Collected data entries
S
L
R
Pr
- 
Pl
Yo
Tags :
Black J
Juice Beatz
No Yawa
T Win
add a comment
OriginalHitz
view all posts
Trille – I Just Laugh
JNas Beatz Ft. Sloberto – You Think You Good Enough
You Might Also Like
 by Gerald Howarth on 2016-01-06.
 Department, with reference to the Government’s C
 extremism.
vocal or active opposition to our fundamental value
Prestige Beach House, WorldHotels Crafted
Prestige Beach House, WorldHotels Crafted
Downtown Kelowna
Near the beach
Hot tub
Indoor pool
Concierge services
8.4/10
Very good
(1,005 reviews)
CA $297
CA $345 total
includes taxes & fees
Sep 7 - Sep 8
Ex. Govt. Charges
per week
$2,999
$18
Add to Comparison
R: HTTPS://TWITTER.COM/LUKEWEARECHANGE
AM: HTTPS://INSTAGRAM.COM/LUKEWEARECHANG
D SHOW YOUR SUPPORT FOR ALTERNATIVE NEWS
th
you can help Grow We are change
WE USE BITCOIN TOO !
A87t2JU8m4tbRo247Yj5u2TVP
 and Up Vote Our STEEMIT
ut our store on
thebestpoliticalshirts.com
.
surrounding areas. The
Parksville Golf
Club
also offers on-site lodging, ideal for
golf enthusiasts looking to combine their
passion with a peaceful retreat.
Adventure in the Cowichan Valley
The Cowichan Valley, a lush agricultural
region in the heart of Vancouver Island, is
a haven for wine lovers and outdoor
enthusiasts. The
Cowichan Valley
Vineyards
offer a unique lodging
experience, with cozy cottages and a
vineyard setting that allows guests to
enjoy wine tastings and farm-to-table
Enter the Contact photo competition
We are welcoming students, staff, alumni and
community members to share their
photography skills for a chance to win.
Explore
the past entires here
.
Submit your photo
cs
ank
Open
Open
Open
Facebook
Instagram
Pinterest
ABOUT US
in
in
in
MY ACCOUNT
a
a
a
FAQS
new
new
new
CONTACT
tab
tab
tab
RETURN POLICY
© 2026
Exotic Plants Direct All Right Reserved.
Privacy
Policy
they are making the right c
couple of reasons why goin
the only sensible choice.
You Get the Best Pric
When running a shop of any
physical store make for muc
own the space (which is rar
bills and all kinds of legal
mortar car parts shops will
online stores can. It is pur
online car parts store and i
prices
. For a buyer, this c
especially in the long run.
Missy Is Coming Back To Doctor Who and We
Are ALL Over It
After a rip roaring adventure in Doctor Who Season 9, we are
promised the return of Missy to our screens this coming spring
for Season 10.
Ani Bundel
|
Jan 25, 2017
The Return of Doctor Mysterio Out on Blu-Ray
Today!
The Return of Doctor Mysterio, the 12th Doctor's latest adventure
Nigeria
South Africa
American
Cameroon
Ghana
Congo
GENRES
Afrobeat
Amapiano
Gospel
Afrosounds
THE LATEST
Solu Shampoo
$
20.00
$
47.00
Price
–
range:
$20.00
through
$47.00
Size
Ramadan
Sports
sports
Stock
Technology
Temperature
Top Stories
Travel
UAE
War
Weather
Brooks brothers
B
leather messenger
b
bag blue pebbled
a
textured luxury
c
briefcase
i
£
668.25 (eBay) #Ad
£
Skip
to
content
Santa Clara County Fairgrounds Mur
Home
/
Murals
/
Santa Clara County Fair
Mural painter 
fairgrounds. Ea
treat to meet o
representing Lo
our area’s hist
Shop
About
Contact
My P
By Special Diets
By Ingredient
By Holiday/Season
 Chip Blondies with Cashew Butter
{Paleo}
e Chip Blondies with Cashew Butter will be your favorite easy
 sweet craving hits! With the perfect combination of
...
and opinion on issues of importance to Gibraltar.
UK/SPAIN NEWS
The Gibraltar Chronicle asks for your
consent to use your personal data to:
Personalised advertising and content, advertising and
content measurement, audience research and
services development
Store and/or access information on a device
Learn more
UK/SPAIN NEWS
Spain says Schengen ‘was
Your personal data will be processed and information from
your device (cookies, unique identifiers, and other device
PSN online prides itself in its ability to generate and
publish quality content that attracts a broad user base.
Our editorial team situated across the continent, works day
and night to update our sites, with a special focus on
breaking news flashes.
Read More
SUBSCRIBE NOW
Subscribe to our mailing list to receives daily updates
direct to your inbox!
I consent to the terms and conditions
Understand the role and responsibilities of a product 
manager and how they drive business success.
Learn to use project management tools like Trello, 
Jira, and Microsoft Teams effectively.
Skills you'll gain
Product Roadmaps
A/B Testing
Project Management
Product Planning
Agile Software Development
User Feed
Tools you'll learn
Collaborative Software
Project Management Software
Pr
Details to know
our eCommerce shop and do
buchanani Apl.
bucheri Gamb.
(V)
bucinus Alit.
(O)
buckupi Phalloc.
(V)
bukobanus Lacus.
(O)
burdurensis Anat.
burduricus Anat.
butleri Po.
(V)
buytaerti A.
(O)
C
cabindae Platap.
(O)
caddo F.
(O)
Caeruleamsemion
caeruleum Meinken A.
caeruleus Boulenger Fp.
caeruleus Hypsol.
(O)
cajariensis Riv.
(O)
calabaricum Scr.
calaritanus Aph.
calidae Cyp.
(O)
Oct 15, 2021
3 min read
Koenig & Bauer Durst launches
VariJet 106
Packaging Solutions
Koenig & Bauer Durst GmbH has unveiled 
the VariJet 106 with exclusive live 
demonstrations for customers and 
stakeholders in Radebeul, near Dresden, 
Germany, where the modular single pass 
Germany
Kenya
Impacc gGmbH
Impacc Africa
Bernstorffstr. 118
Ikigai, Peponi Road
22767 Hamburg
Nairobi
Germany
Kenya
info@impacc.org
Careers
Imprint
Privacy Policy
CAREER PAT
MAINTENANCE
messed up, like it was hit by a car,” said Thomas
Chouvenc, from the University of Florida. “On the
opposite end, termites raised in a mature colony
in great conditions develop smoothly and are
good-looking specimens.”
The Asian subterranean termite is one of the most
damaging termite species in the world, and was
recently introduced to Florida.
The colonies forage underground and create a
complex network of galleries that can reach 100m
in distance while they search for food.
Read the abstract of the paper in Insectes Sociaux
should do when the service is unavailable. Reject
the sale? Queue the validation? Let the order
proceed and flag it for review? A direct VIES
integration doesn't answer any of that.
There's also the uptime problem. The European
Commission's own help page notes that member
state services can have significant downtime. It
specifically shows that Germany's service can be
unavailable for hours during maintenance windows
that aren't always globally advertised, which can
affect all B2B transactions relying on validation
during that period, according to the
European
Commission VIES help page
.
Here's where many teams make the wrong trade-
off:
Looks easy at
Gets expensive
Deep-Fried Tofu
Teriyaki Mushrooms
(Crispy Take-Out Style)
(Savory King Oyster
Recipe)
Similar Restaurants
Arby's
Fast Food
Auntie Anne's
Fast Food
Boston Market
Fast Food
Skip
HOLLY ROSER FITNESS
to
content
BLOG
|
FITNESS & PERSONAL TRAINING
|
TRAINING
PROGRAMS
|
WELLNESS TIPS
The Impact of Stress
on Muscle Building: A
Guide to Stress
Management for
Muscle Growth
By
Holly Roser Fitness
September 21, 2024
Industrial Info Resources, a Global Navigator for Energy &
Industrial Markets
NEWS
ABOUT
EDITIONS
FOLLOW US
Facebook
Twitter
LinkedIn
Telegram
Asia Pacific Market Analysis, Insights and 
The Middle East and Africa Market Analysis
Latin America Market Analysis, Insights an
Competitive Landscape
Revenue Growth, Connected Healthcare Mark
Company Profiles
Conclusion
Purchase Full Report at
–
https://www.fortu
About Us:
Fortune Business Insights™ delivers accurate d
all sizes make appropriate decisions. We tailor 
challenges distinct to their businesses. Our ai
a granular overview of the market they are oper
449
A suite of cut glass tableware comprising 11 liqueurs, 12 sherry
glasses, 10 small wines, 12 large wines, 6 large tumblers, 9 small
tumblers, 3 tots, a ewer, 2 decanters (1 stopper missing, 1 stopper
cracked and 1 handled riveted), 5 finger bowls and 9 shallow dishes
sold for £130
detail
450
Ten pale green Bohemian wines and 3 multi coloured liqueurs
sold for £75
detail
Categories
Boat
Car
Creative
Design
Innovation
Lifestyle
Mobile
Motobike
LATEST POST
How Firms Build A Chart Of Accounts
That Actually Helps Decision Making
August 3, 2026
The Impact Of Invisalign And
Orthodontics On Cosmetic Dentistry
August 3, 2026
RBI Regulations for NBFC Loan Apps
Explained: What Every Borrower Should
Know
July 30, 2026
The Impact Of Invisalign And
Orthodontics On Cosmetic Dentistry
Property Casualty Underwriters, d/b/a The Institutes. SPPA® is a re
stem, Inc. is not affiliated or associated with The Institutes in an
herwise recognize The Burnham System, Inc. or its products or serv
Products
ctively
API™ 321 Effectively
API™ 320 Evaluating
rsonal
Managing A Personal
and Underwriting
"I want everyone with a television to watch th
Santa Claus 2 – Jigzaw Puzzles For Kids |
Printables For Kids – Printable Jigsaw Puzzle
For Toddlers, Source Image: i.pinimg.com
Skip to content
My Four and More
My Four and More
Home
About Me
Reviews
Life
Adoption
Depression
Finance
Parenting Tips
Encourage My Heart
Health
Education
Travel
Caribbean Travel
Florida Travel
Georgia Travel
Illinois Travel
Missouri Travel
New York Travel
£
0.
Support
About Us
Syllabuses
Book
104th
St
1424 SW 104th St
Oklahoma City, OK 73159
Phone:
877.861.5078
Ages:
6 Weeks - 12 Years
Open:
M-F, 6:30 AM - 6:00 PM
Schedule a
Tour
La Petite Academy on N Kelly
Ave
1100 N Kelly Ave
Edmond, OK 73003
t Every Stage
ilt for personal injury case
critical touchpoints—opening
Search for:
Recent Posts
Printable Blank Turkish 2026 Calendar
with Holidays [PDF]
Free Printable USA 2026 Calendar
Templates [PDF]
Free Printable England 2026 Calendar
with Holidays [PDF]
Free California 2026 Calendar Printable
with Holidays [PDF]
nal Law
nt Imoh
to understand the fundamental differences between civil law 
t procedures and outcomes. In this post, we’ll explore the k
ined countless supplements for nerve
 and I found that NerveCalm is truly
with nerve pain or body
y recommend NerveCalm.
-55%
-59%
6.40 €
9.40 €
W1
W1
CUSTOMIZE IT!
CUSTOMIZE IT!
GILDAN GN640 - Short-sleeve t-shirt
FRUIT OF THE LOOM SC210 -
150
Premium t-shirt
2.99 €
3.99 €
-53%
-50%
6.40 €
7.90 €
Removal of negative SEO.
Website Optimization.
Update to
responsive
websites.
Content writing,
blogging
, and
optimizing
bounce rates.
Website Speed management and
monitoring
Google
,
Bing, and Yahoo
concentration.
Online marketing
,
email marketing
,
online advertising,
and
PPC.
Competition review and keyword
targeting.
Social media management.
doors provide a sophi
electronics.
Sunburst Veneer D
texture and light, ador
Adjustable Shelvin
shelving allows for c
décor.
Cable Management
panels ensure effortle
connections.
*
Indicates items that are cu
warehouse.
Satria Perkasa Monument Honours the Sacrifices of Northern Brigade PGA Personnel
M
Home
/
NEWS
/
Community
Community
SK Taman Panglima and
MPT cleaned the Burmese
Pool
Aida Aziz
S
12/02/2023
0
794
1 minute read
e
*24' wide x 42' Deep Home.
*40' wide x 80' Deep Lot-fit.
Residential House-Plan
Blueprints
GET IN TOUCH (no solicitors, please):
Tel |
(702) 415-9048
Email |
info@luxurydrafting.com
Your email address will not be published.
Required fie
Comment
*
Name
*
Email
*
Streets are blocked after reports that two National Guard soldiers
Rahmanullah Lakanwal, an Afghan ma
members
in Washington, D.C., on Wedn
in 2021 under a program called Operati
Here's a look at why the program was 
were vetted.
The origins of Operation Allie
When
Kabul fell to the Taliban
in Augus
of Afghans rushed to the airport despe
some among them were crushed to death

**WORK TASK:** Show all lines in the entries above where the string "European" appears.

**ANSWER BOX:**
There's also the uptime problem. The European
European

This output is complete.